-- Problem to work on --
Rewrite the lines below as a JSON list of strings with one string per line, leaving out blank lines and the picture placeholders.

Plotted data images
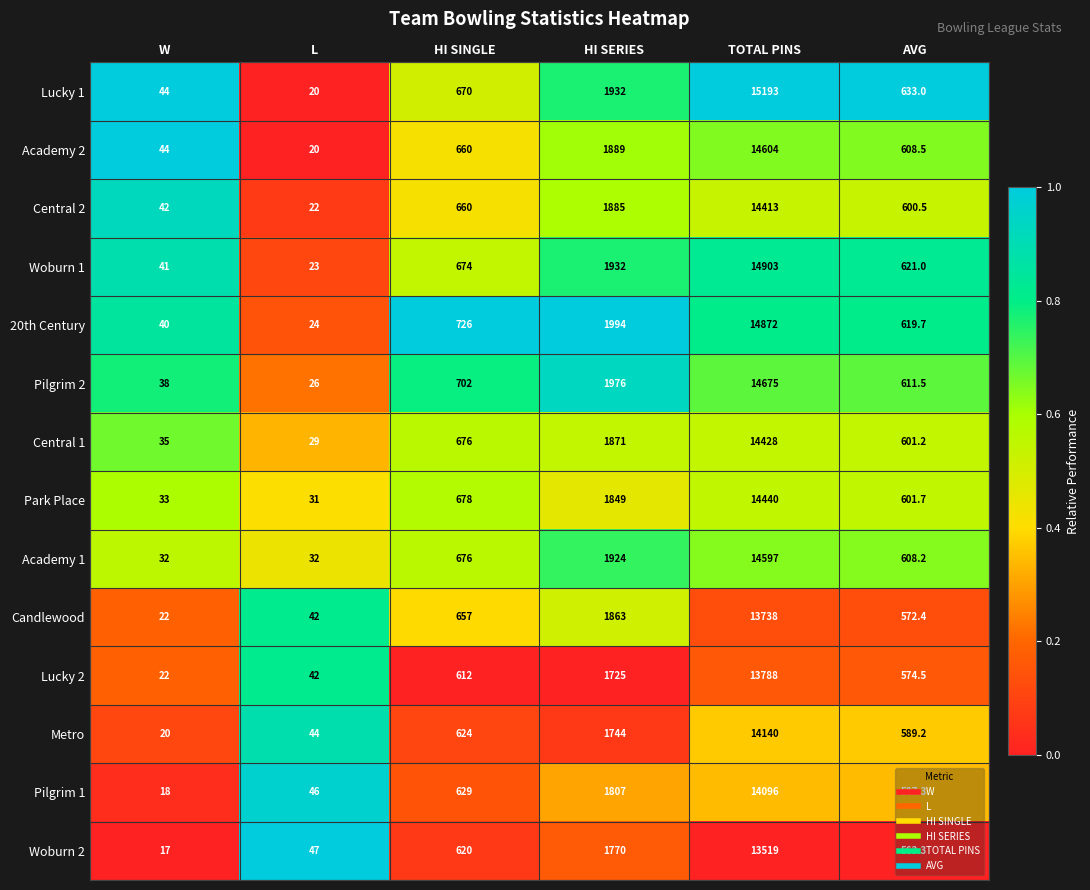

Read the 20th Century value at L.

24.0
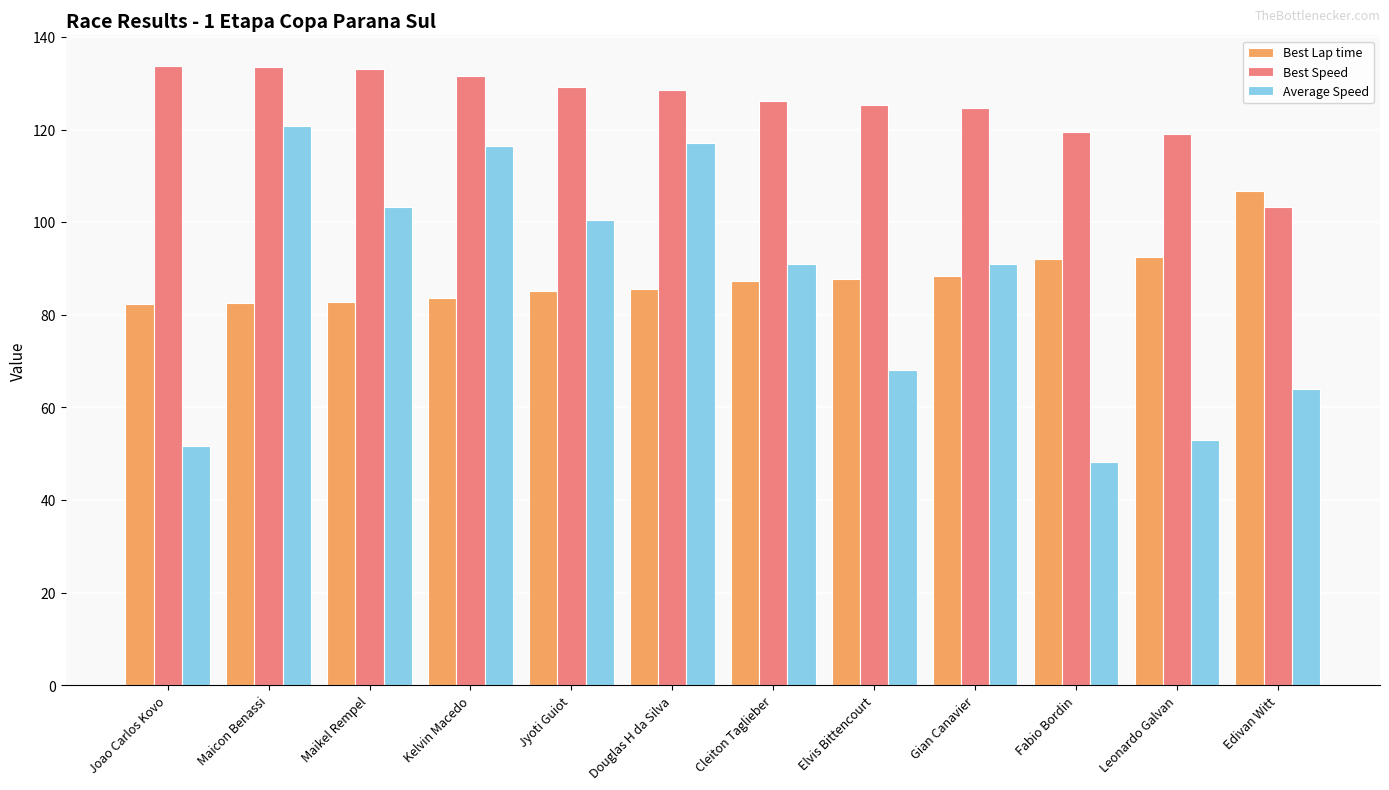

At which category is the sum across all series the highest?

Maicon Benassi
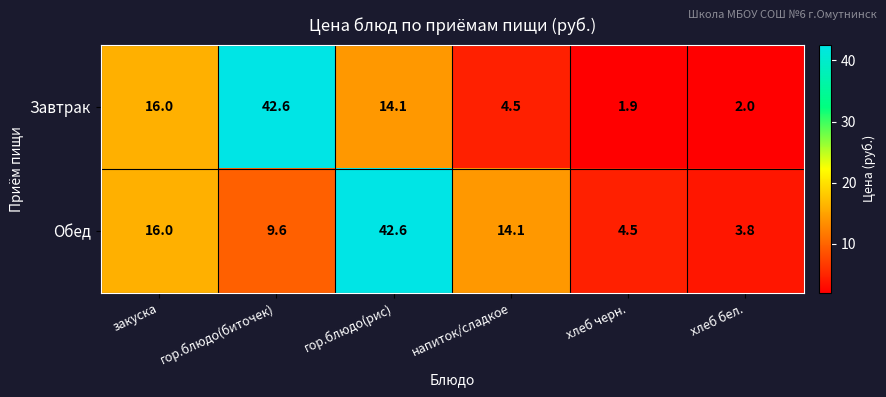

Is it true that Завтрак equals 14.1 at гор.блюдо(рис)?

True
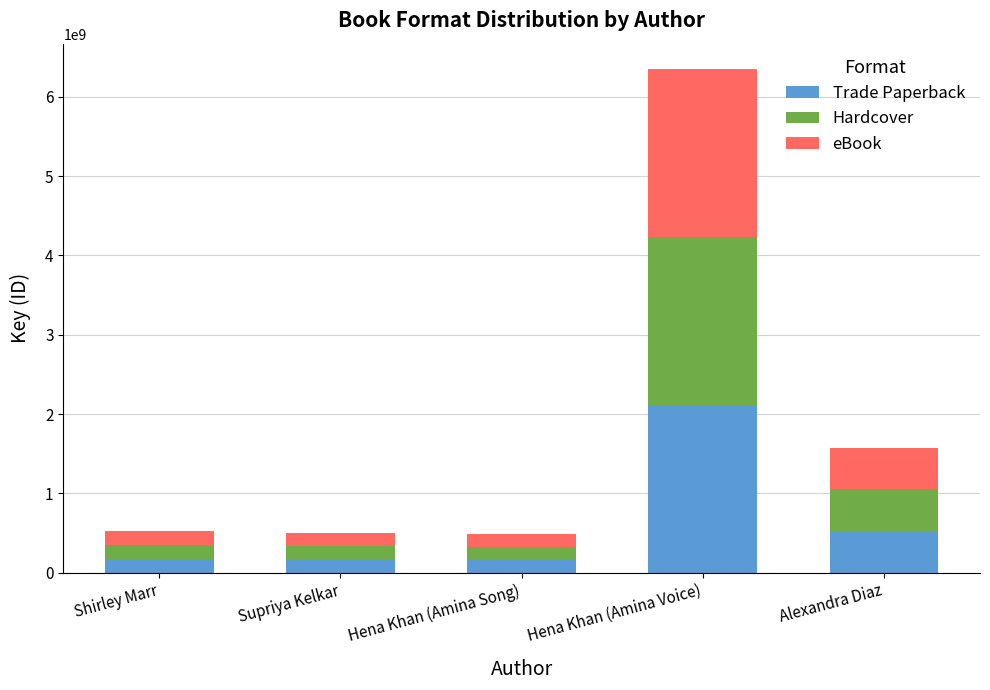

What is the sum of all Trade Paperback values?

3152132892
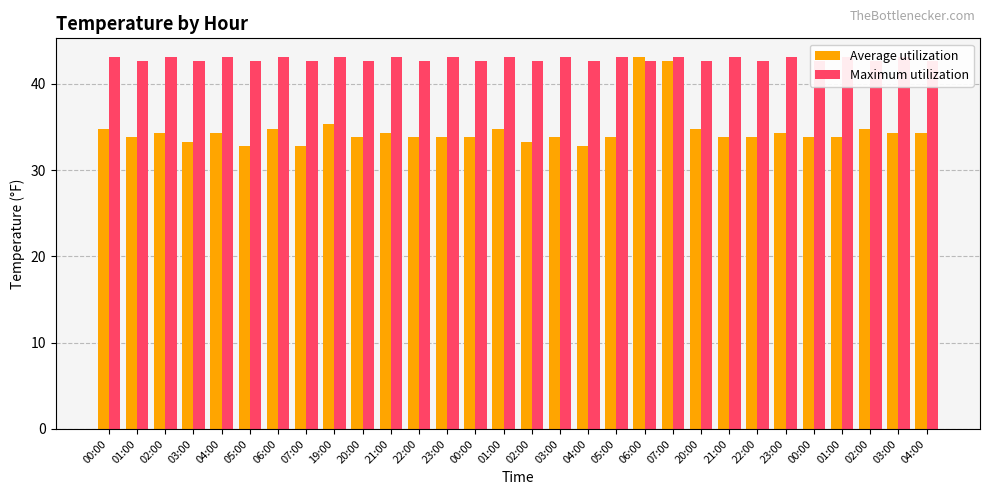

Where is Maximum utilization nearest to the value 42?

01:00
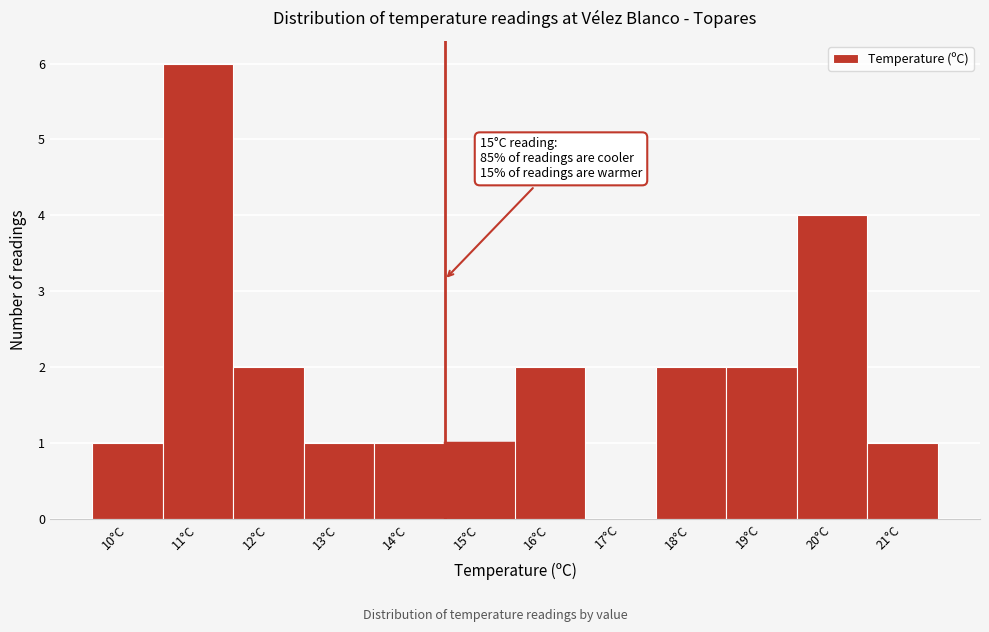

Reading left to right, transcribe all the data shown in this chart.

10°C=1	11°C=6	12°C=2	13°C=1	14°C=1	15°C=1	16°C=2	17°C=0	18°C=2	19°C=2	20°C=4	21°C=1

-- Result of this exercise --
[
  "Read the 20th Century value at L.",
  "24.0",
  "At which category is the sum across all series the highest?",
  "Maicon Benassi",
  "Is it true that Завтрак equals 14.1 at гор.блюдо(рис)?",
  "True",
  "What is the sum of all Trade Paperback values?",
  "3152132892",
  "Where is Maximum utilization nearest to the value 42?",
  "01:00",
  "Reading left to right, transcribe all the data shown in this chart.",
  "10°C=1\t11°C=6\t12°C=2\t13°C=1\t14°C=1\t15°C=1\t16°C=2\t17°C=0\t18°C=2\t19°C=2\t20°C=4\t21°C=1"
]